What is a database?

Published 2022-04-27

Someone asked me this the other day and I didn't have a glib answer.

There's no value to trying to litigate whether some particular system is or isn't a database - categories aren't real. For any definition of database I could come up with there is some compelling counterexample.

But there is still a clear difference between the ways we tend to work with data in a database and the ways we tend to work with data in a programming language. It's worth thinking about what root causes could lead to such different design choices.

Databases are usually used for storing valuable, long-lived data. This data needs to survive crashes and power outages, which typically means either storing it on disk or replicating it across multiple machines. In either case, we can't use pointers to represent relationships because the value of a pointer depends on the virtual memory mapping in the current process. Some databases use some swizzling mechanism to remap pointers when reading, but it's much more common to use a data model that represents relationships in a representation-independent way (eg foreign keys, graph edges) rather than the pointer-centric models that are common in programming languages.

Resident data is often much larger in databases than in programs (partly as a consequence of being longer-lived). When data is small, it's reasonable to handle hashtable collisions by rehashing into a larger hashtable. It's not reasonable for a single write to your database to require reindexing the entire dataset.

When data is much larger than available cache then there is also a steep penalty for random access. So even when databases use hashtables in memory while executing a query, they'll sometimes partition the hashtable into cache-sized chunks and process each one individually (eg).

The cost model on disk is very different to in memory. The size of a cache line on most machines is 64 bytes, but most spinning disks don't support writes smaller than 512 bytes and the OS filesystem cache typically works in 4kb pages. If you store data on disk in a hashtable and write several 64 byte keys these will, by design, be written to random locations which means you'll pay 4kb of bandwidth for each write. So databases that expect heavy write load usually use data-structures that allow coalescing multiple logical writes into a single 4kb block.

Saturating the bandwidth on a modern NVMe disk requires having multiple reads or writes in flight at any one time. It's hard to do this in hand-coded queries - much easier to have some compiler that can figure out the data dependencies in your query and schedule independent subtasks concurrently. But it's difficult for a compiler to do that in an imperative programming language with mutable variables and loops because it has to prove that it's safe to eg run a loop in a different order. Much easier with a declarative disorderly language like sql or graphql.

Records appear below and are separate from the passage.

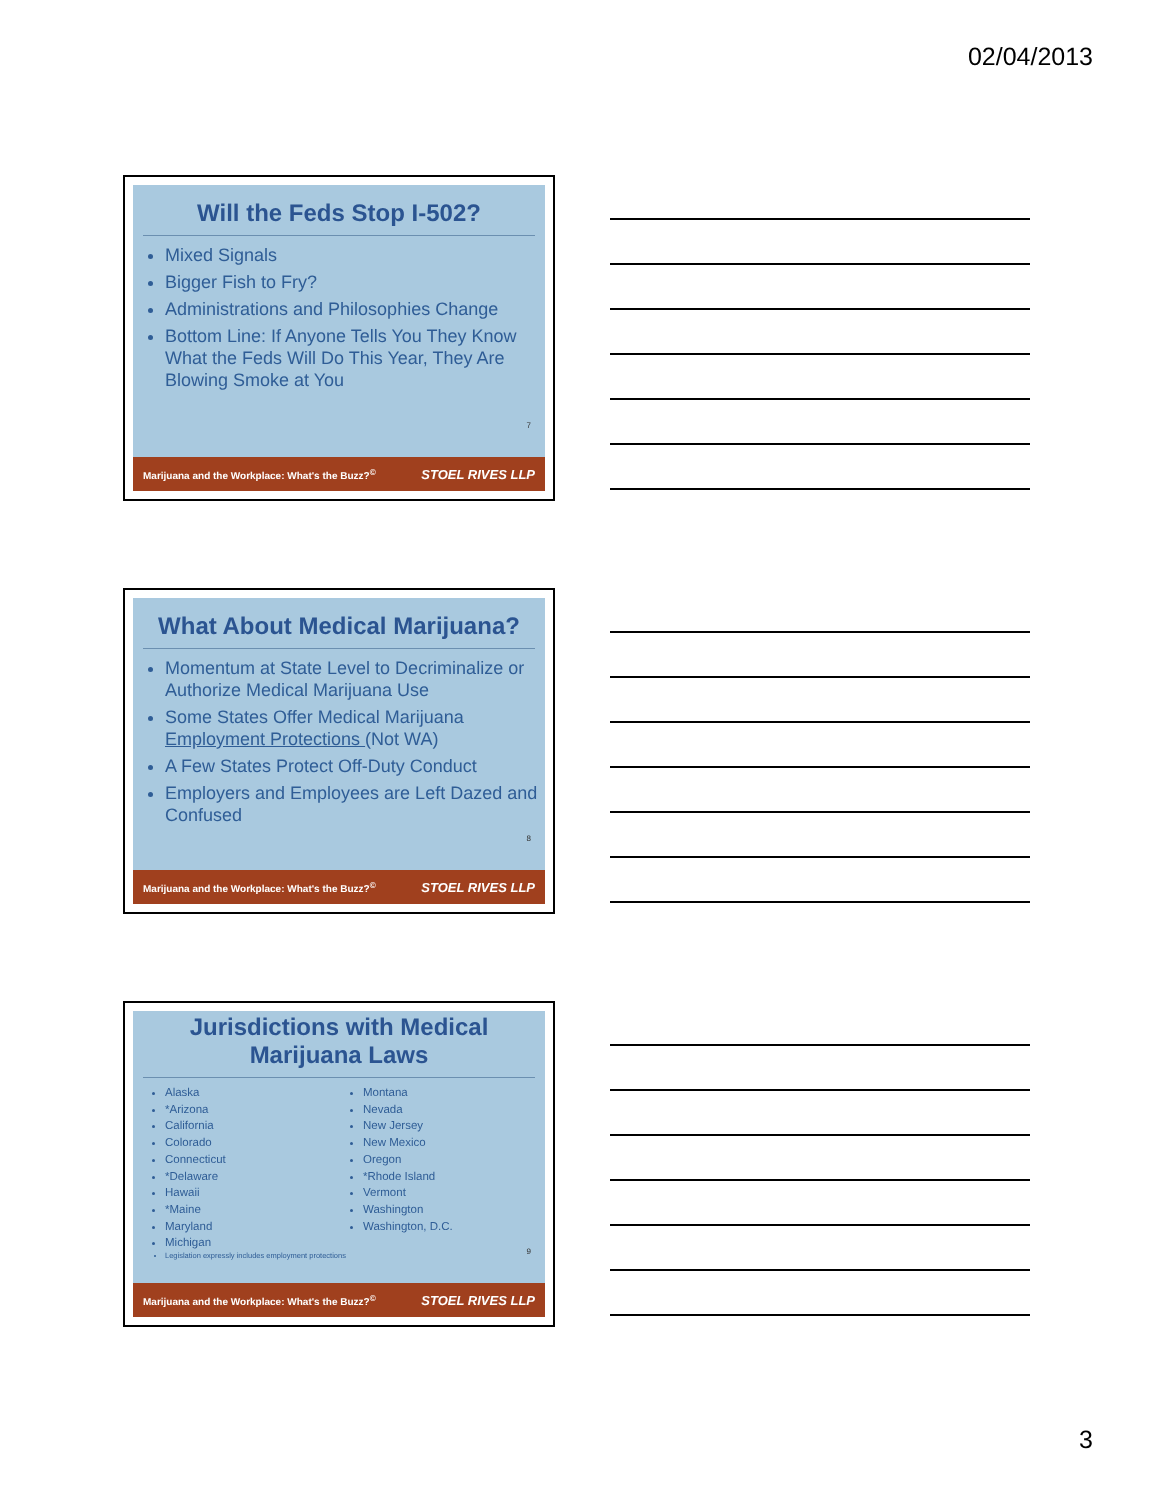02/04/2013
Will the Feds Stop I-502?
Mixed Signals
Bigger Fish to Fry?
Administrations and Philosophies Change
Bottom Line: If Anyone Tells You They Know What the Feds Will Do This Year, They Are Blowing Smoke at You
7
Marijuana and the Workplace: What's the Buzz?<sup>©</sup> STOEL RIVES LLP
What About Medical Marijuana?
Momentum at State Level to Decriminalize or Authorize Medical Marijuana Use
Some States Offer Medical Marijuana Employment Protections (Not WA)
A Few States Protect Off-Duty Conduct
Employers and Employees are Left Dazed and Confused
8
Marijuana and the Workplace: What's the Buzz?<sup>©</sup> STOEL RIVES LLP
Jurisdictions with Medical Marijuana Laws
Alaska
*Arizona
California
Colorado
Connecticut
*Delaware
Hawaii
*Maine
Maryland
Michigan
Legislation expressly includes employment protections
Montana
Nevada
New Jersey
New Mexico
Oregon
*Rhode Island
Vermont
Washington
Washington, D.C.
9
Marijuana and the Workplace: What's the Buzz?<sup>©</sup> STOEL RIVES LLP
3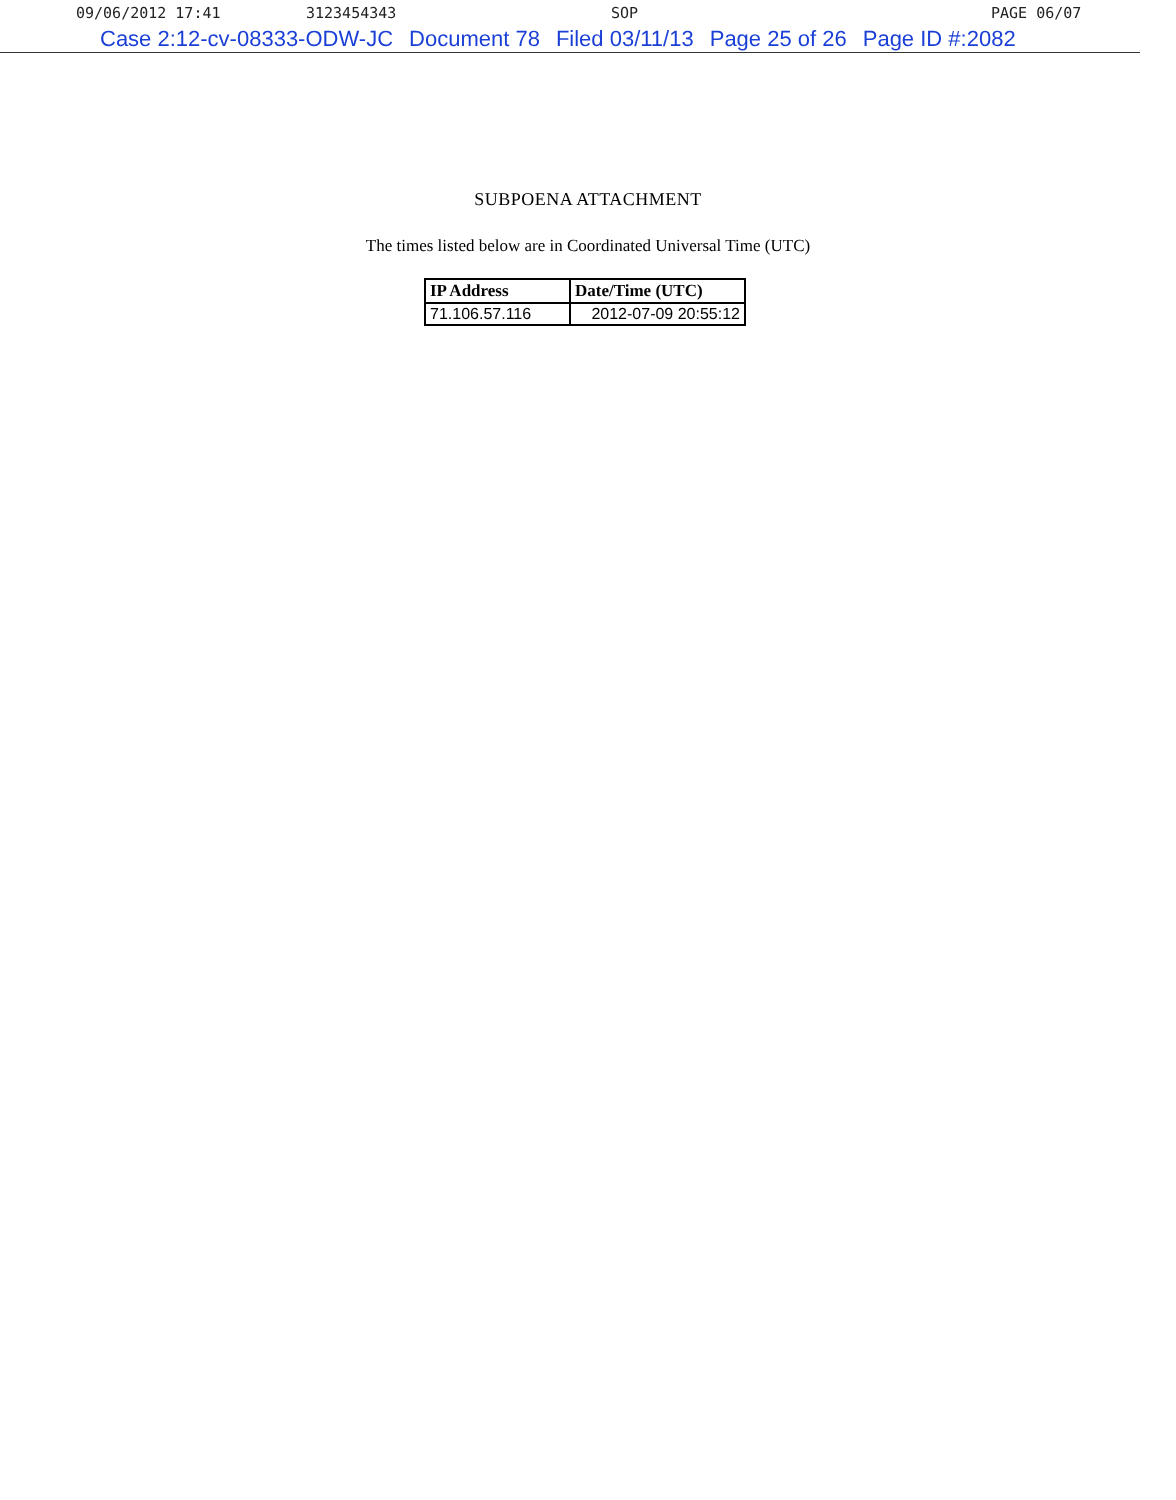09/06/2012 17:41 3123454343 SOP PAGE 06/07
Case 2:12-cv-08333-ODW-JC Document 78 Filed 03/11/13 Page 25 of 26 Page ID #:2082
SUBPOENA ATTACHMENT
The times listed below are in Coordinated Universal Time (UTC)
| IP Address | Date/Time (UTC) |
| --- | --- |
| 71.106.57.116 | 2012-07-09 20:55:12 |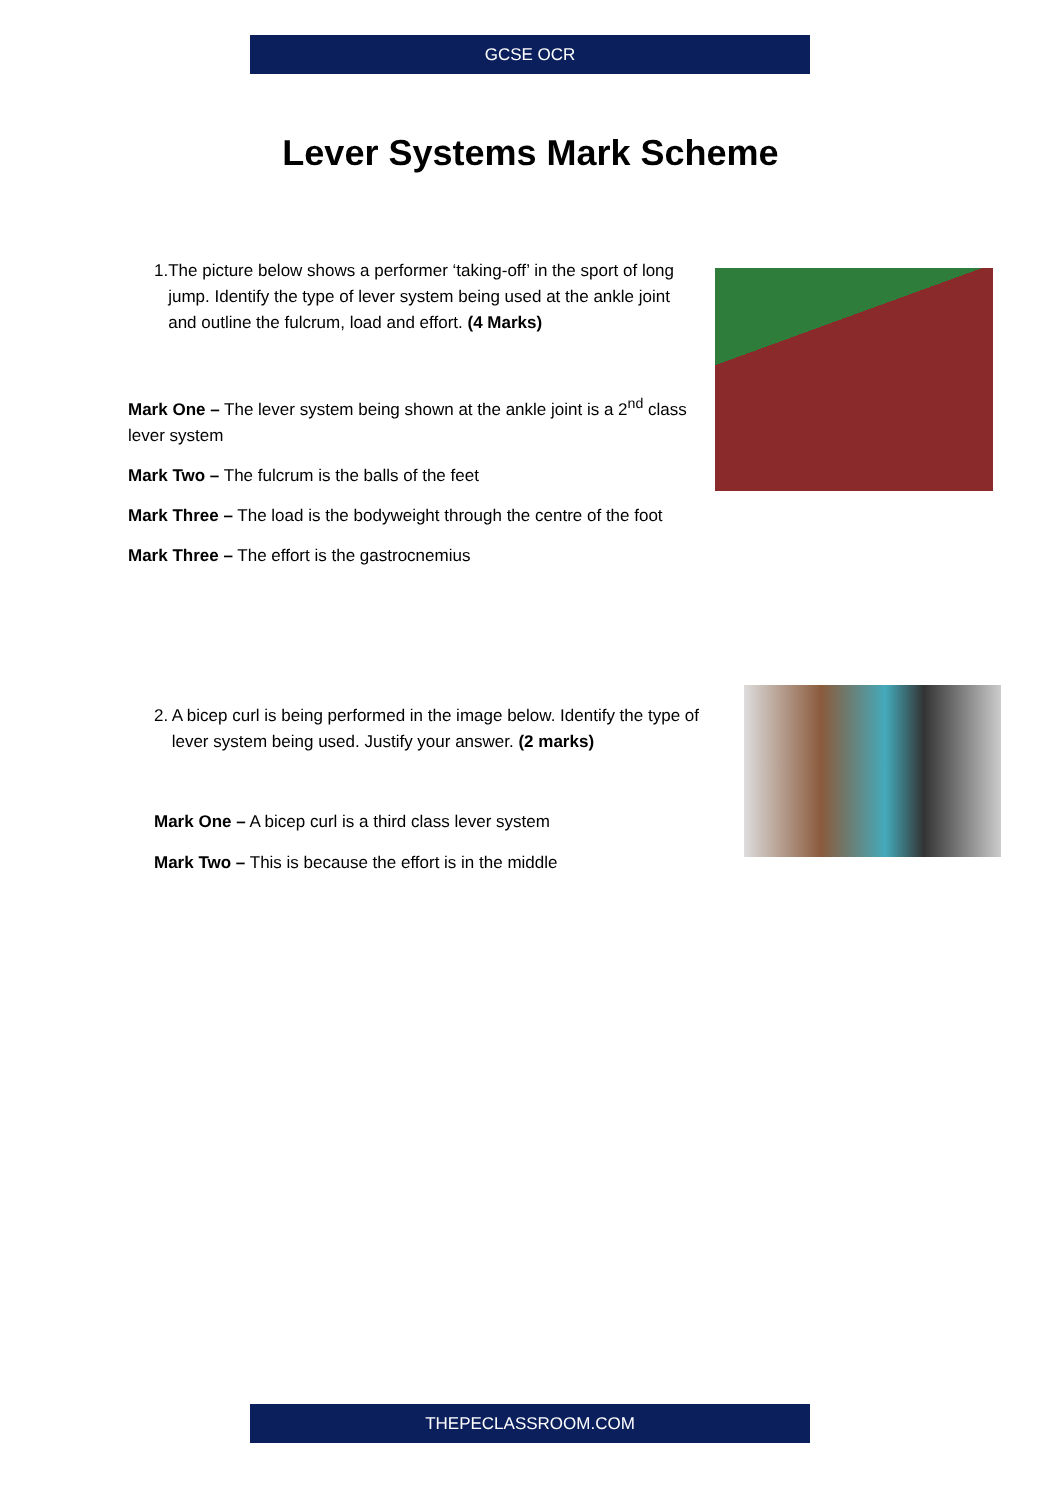GCSE OCR
Lever Systems Mark Scheme
1. The picture below shows a performer ‘taking-off’ in the sport of long jump. Identify the type of lever system being used at the ankle joint and outline the fulcrum, load and effort. (4 Marks)
Mark One – The lever system being shown at the ankle joint is a 2<sup>nd</sup> class lever system
Mark Two – The fulcrum is the balls of the feet
Mark Three – The load is the bodyweight through the centre of the foot
Mark Three – The effort is the gastrocnemius
2. A bicep curl is being performed in the image below. Identify the type of lever system being used. Justify your answer. (2 marks)
Mark One – A bicep curl is a third class lever system
Mark Two – This is because the effort is in the middle
THEPECLASSROOM.COM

Being long-lived means that we maybe don't know in advance all the kinds of queries that we're going to run. It's rare to hot-reload new code into a program in production but it's very common to start running a new query in a production database. So many databases have mechanisms for reorganizing storage on the fly and for re-planning old queries to work with the new storage model. This means that the queries themselves can't reference the storage directly (eg looping over an index) - they need to refer to some more abstract data model. Hence the separation in sql between tables and indexes.

We tend to need to access valuable long-lived data from multiple other programs. If we just had a bunch of programs poking around in some shared memory space we'd get crashes whenever one program temporarily broke some data-structure invariant while another was reading from it. So most databases have some notion of concurrency control to allow safe simultaneous access. This can range all the way from ACID transactions down to single key read/writes or filesystem locks, but it is almost always mediated in some way rather than allowing direct access to the underlying representation. Programming languages tend to provide direct access and leave coordination up to the programmer. But the data in databases is too valuable to trust every accessing program to get it right, so databases prefer techniques that maintain integrity by default. It's pretty easy to write bad code that will leave a programs memory in an invalid state and lead to a crash, but it's usually impossible to write a bad database query that causes other queries or the database itself to crash.

Thinking about design in terms of root causes is useful because you can figure out which parts of a solution are inherent to the problem and which are accidental. This helps understand the tradeoffs between existing systems and also provides a guide for designing new systems for new problem spaces.

Eg suppose you are designing a database that runs in the browser and isn't persisted to disk. Then you don't need concurrency control so you don't need to worry about multi-version data-structures. You aren't likely to have large datasets so you can probably get away with using hashtables as indexes. The set of queries isn't going to change within a single browser session so you don't need to handle live changes to the storage model. But on the other hand you have to deal with the lack of shared memory, which means either limiting yourself to small queries to avoid blocking the main thread or making all access to the database asynchronous.

We can also speculate about how new hardware might affect the design of future data systems. The data-structures and models used in programming languages were designed around the characteristics of RAM, and the data-structures and models in databases around the characteristics of spinning disks (with some recent tweaks for SSDs). So if NVRAM becomes more widely available then we might find that we need to something totally different to adapt (eg twizzler).